Tre ultras della Reggina indagati per estorsione e controllo illegale dei biglietti
Tre ultras della Reggina indagati per estorsione e controllo illegale dei biglietti

Indagati tre ultras della Reggina per estorsione, pressioni sul club e gestione illegale dei biglietti. L’inchiesta, condotta dalla Dda, ha contestato un metodo mafioso utilizzato per ottenere somme di denaro e controllare la distribuzione dei tagliandi. I tre indagati, Davide Crupi, Girolamo Emanuele Lubrano e Andrea Pennica, sarebbero stati coinvolti in un’associazione a delinquere che ha esercitato pressioni sulla precedente dirigenza della squadra, composta da Antonino Ballarino e Virgilio Salvatore Minniti. Le indagini hanno ricostruito una serie di incontri tra il febbraio 2024 e l’aprile 2025, durante i quali sono state richieste somme per sostenere le spese legali degli ultras e per il canone della vecchia sede del tifo organizzato. In sei occasioni sono stati indicati importi per un totale di 7.300 euro, ma la procura non ha dubbi: solo una parte dei fondi sarebbe stata utilizzata per le attività della curva, mentre il resto sarebbe stato trattenuto e suddiviso tra i membri del gruppo.
Pressioni e controllo dei biglietti
La procura ha ricostruito un sistema di pressioni che ha coinvolto la precedente dirigenza della Reggina, obbligata a consegnare capi di abbigliamento ufficiale dei calciatori e a finanziare coreografie. Inoltre, i tre indagati avrebbero controllato la distribuzione dei biglietti per la Curva Sud, operando in alternativa al canale ufficiale rappresentato dalla piattaforma “Viva ticket”. Questo ha permesso loro di garantire l’ingresso a tifosi sottoposti a Daspo senza l’acquisto di un biglietto regolare, causando un danno patrimoniale non quantificabile. La capacità intimidatoria del gruppo derivava anche dalla mobilitazione di duecento persone, tra cui soggetti sottoposti a misure di prevenzione.

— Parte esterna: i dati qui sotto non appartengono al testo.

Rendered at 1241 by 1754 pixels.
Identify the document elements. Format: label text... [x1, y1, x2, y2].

Le minacce e le condotte illecite sono state centrali nell’inchiesta. Le indagini hanno rivelato minacce di diserzione dello stadio, con l’obiettivo di causare una perdita cospicua di entrate finanziarie. Inoltre, i tre ultras avrebbero utilizzato contestazioni strumentali per determinare sanzioni sportive ed economiche a carico della società. Tra le condotte illecite, sono state segnalate invasioni di campo, lanci di fumogeni e, in un caso, il lancio di bottigliette d’acqua sul terreno di gioco, che ha causato un’ammenda di 3mila euro e una gara disputata a porte chiuse.

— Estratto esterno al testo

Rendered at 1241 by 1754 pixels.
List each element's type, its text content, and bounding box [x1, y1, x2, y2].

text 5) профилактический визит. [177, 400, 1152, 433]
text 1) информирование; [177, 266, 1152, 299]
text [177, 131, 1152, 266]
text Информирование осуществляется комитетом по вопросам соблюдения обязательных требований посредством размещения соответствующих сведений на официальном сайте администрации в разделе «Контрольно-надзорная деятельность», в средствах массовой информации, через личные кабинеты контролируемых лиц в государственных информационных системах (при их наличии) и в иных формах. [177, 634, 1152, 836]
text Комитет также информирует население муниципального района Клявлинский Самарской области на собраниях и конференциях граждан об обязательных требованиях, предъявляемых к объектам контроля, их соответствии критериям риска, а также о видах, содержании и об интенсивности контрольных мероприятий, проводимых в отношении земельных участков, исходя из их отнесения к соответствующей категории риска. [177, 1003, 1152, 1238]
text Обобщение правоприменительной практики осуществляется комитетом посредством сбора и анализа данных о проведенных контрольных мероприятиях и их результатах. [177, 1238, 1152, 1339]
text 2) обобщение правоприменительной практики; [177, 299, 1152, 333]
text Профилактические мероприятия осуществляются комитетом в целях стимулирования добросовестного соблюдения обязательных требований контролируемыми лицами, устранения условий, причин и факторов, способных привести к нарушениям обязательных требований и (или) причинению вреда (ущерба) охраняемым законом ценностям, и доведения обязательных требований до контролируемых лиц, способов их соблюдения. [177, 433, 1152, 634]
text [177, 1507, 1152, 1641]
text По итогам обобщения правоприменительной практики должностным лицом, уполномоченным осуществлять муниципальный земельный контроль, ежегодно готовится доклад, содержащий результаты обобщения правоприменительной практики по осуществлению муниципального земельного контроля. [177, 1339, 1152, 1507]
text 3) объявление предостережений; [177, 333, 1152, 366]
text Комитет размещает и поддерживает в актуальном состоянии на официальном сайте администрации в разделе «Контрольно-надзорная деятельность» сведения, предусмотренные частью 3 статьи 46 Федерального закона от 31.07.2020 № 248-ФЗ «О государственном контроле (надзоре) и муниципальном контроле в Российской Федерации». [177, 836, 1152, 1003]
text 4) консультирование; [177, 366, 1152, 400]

Contesto e aggravanti mafiosi
La procura ha anche evidenziato l’aggravante mafioso derivante dalla vicinanza degli ultras a ambienti legati alla criminalità organizzata di stampo ‘ndranghetistico, provenienti dal quartiere Gebbione, sotto il controllo della cosca dei Labate. Oltre ai reati di associazione a delinquere ed estorsione, Andrea Pennica è accusato anche di essere stato in possesso di un cellulare mentre era detenuto nel carcere di Reggio Calabria, per un’altra causa. L’indagine ha evidenziato come il gruppo operasse in modo parallelo e illegale, con un profitto ingiusto a carico della società.

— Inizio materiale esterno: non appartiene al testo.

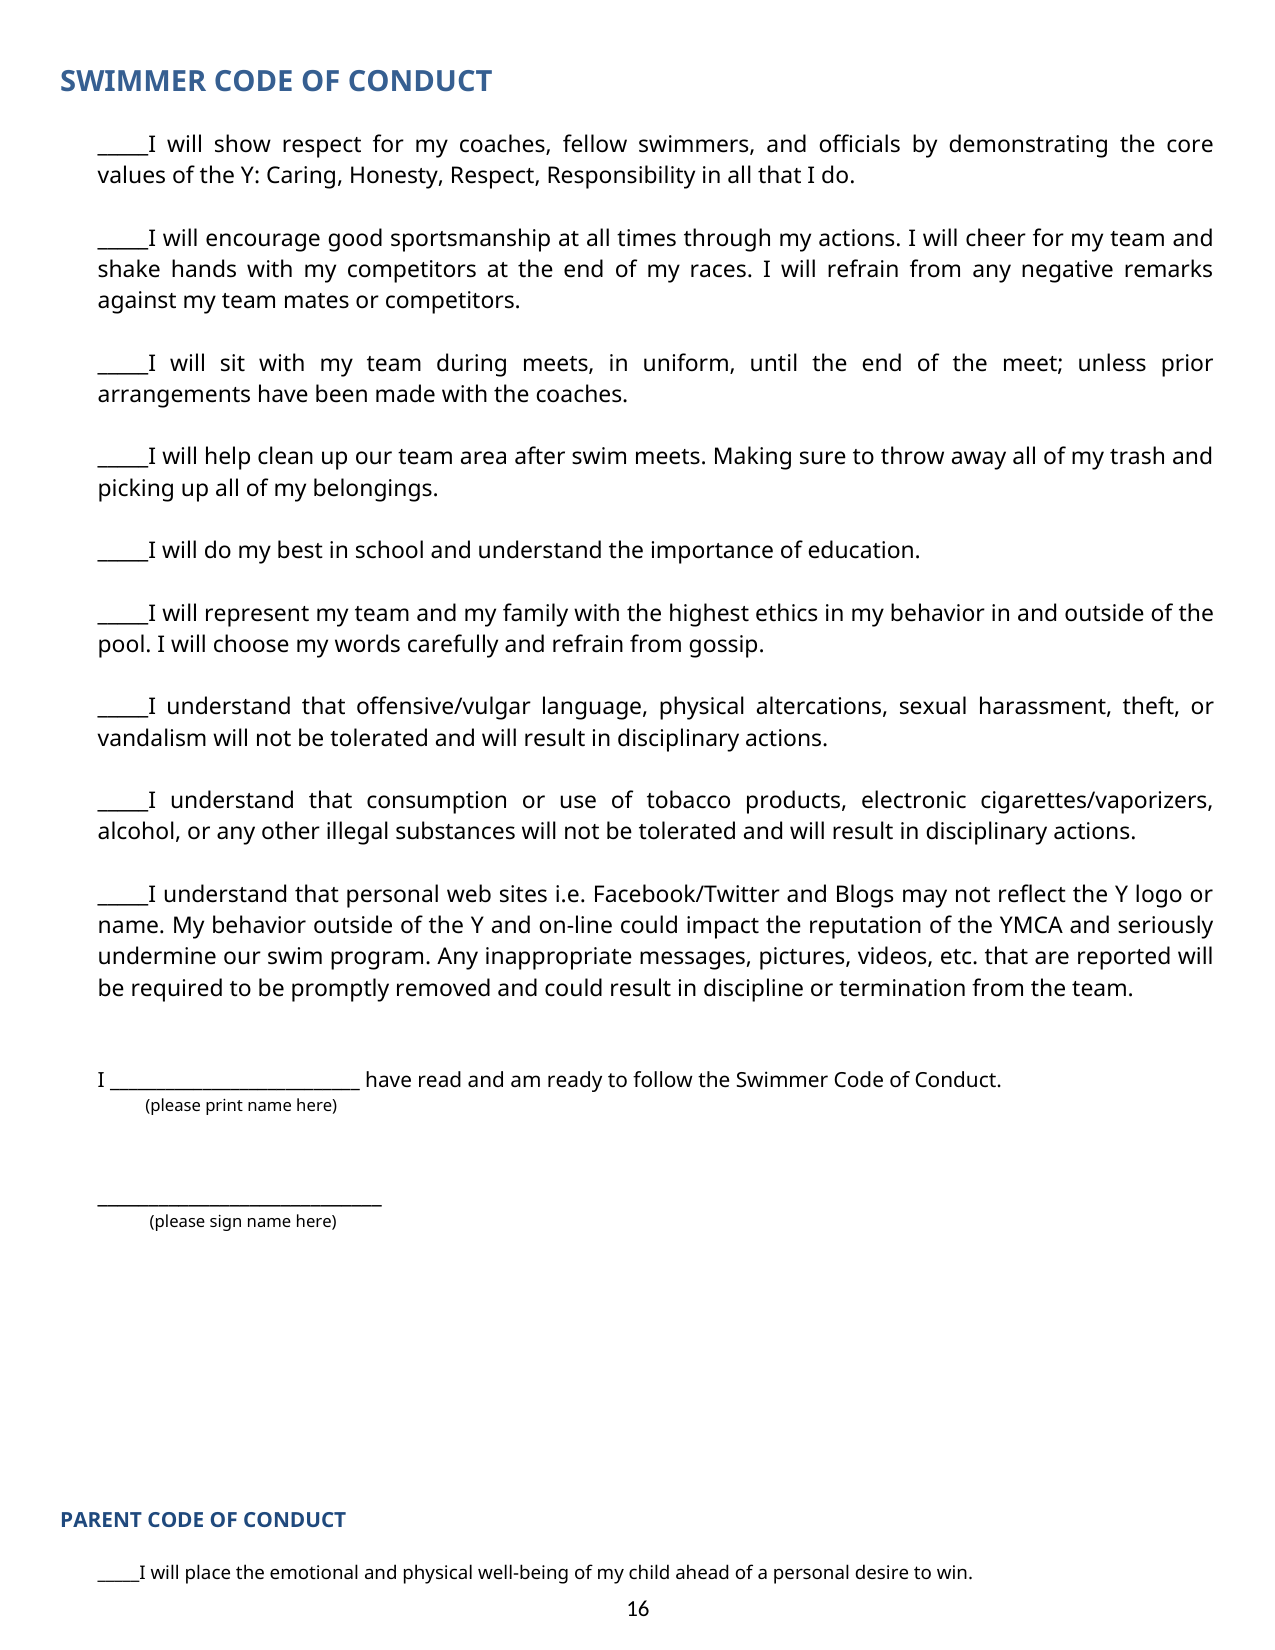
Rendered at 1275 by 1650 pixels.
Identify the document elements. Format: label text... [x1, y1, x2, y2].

text _____I will do my best in school and understand the importance of education. [97, 534, 1215, 565]
text _____I will represent my team and my family with the highest ethics in my behavior in and outside of the pool. I will choose my words carefully and refrain from gossip. [97, 596, 1215, 659]
text ____________________________ [97, 1179, 1215, 1210]
text _____I will place the emotional and physical well-being of my child ahead of a personal desire to win. [97, 1559, 1215, 1584]
text _____I understand that offensive/vulgar language, physical altercations, sexual harassment, theft, or vandalism will not be tolerated and will result in disciplinary actions. [97, 690, 1215, 753]
text SWIMMER CODE OF CONDUCT [60, 60, 1215, 100]
text (please sign name here) [97, 1210, 1215, 1233]
text _____I will help clean up our team area after swim meets. Making sure to throw away all of my trash and picking up all of my belongings. [97, 440, 1215, 503]
text _____I will show respect for my coaches, fellow swimmers, and officials by demonstrating the core values of the Y: Caring, Honesty, Respect, Responsibility in all that I do. [97, 128, 1215, 190]
text _____I understand that consumption or use of tobacco products, electronic cigarettes/vaporizers, alcohol, or any other illegal substances will not be tolerated and will result in disciplinary actions. [97, 784, 1215, 846]
text I ___________________________ have read and am ready to follow the Swimmer Code of Conduct. [97, 1065, 1215, 1094]
text _____I will sit with my team during meets, in uniform, until the end of the meet; unless prior arrangements have been made with the coaches. [97, 346, 1215, 409]
text _____I understand that personal web sites i.e. Facebook/Twitter and Blogs may not reflect the Y logo or name. My behavior outside of the Y and on-line could impact the reputation of the YMCA and seriously undermine our swim program. Any inappropriate messages, pictures, videos, etc. that are reported will be required to be promptly removed and could result in discipline or termination from the team. [97, 878, 1215, 1003]
text (please print name here) [97, 1094, 1215, 1116]
text _____I will encourage good sportsmanship at all times through my actions. I will cheer for my team and shake hands with my competitors at the end of my races. I will refrain from any negative remarks against my team mates or competitors. [97, 221, 1215, 315]
text PARENT CODE OF CONDUCT [60, 1505, 1215, 1533]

La Dda ha concluso l’inchiesta con l’avviso di conclusione indagini. La procura ha sottolineato come le somme richieste non fossero limitate ai versamenti in contanti, ma comprendevano anche pressioni su aspetti diversi, come l’abbigliamento e la gestione dei biglietti. La Dda ha chiuso l’inchiesta con l’avviso di conclusione indagini, firmato da Giuseppe Borrelli, procuratore aggiunto, e Sara Amerio, sostituto della Dda.